Two major trends coexist in the field: model-based and data based techniques. Model based techniques are often sophisticated and require a high degree of engineering knowledge and more hardware and
software resources. They have however more potential to cover all levels of SHM, from damage detection to damage prognosis. On the other hand, data-based techniques are appealing because they are very simple and require less engineering knowledge as well as limited hardware and software. From that point of view, they are ideal candidates for industrial applications. These methods are however generally limited to the lowest levels of SHM: damage detection and in some cases, damage localisation. The three basic elements of data-based damage detection are (i) a permanent sensor network system, (ii) an automated procedure for real-time feature extraction, and (iii) a robust novelty detector.
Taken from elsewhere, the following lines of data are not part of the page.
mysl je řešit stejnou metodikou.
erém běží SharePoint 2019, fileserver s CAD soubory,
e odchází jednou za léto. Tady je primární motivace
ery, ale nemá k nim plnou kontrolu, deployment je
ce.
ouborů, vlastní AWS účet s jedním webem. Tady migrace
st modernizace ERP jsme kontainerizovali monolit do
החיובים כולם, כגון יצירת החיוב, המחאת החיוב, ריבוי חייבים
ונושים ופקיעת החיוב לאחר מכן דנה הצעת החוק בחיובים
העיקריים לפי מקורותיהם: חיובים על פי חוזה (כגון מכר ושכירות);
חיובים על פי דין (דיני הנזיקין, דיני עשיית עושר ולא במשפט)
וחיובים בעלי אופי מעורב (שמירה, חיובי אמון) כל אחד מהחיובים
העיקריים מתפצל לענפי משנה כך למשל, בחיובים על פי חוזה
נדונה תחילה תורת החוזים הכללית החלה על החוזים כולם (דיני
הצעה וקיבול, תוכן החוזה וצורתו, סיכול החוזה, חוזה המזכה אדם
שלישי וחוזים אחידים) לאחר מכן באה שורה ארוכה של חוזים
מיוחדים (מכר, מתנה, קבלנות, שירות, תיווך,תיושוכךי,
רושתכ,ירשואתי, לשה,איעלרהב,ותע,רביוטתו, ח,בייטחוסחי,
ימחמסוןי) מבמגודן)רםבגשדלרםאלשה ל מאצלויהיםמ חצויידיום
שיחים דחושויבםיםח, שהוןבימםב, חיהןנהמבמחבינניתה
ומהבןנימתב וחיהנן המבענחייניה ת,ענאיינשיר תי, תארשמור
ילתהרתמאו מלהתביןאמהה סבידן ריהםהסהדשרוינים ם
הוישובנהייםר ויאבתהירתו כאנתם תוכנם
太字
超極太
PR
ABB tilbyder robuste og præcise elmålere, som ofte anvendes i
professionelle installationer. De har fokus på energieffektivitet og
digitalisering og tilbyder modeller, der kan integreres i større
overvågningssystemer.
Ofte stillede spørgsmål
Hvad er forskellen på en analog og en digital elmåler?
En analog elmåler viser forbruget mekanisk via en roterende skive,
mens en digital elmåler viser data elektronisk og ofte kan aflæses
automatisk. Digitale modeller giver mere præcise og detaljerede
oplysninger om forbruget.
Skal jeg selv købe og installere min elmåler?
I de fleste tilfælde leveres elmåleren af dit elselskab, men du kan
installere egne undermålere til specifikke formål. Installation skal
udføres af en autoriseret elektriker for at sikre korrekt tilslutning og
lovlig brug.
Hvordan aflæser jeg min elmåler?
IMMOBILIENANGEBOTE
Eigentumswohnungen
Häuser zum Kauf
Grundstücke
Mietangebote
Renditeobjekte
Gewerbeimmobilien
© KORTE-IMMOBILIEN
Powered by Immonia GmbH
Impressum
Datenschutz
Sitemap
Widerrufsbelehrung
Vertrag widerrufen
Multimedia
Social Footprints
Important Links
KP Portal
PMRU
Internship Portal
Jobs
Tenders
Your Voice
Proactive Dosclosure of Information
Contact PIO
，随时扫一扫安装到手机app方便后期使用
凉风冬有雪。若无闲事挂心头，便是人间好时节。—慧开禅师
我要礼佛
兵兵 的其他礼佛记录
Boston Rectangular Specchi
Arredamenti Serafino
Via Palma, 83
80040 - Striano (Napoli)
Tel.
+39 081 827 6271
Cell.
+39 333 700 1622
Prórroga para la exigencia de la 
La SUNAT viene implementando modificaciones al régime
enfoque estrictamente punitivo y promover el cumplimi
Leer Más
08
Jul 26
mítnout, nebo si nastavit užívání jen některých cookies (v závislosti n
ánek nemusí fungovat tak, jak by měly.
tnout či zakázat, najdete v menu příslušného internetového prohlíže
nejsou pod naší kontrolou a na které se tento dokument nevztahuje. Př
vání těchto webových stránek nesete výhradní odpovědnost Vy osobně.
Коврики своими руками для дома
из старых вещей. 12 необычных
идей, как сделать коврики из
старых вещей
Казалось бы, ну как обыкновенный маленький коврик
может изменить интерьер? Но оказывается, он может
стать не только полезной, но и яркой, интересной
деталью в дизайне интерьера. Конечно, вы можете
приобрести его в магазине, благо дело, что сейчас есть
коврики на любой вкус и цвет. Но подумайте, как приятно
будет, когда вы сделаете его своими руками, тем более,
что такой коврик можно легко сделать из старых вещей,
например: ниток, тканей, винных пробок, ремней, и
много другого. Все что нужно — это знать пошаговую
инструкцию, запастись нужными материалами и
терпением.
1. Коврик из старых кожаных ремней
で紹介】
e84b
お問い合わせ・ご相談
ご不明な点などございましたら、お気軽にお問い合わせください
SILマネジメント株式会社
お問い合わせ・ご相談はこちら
It is well known in civil engineering that environmental conditions can cause changes in the measured features of the same order of magnitude or greater than the expected changes due to damage. This work is therefore focused on the development of a novelty detector robust against environmental conditions.

   

Changing environmental conditions

As an example, we consider the wooden bridge represented on Figure 1 (left). The eigenfrequencies and mode shapes have been measured continuously for a long period of time during which the changing temperature has been recorded. Figure 1(right) shows the evolution of  the sixth natural frequency of the bridge as a function of the temperature. For the last 200 samples, a structural modification is performed on the bridge through an added mass. One sees clearly that the effect of the structural change is much smaller than the effect of changing temperature on the eigenfrequency of the bridge

 

bridge frequency

Figure 1 : Effect of the temperature and the damage on the sixth eigenfrequency of a wooden bridge

   

Filtering environmental effects

The technique used in this study consists in filtering the effects of temperature without actually measuring it. For that, a training set is needed which covers the range of environmental changes the structure will undergo. The method consists in using the Mahalanobis squared distance with a covariance matrix [C] computed on this training set containing the data under changing environmental conditions. Figure 2 illustrates the evolution of the Mahalanobis squared distance as a function of the sample number and shows the efficiency of the filtering : the effect of structural change is clearly differenciated from the effect of environment so that damage detection under changing environmental conditions is now possible.

 

bridge mahalanobis

Figure 2 : Evolution of the Mahalanobis squared distance : the effect of a structural change is clearly differenciated from the effect of environment.

   

Selected publications

[1] A. Deraemaeker, E. Reynders, G. De Roeck, and J. Kullaa. Vibration-based structural health monitoring using output-only measurements under changing environment. Mechanical Systems and Signal Processing, 22:34–56, 2008.

[2] A. Deraemaeker and K. Worden. On the use of the mahalanobis squared-distance to filter out environmental effects in structural health monitoring. In Proc CSNDD 2014, Agadir, Morocco, May 2014.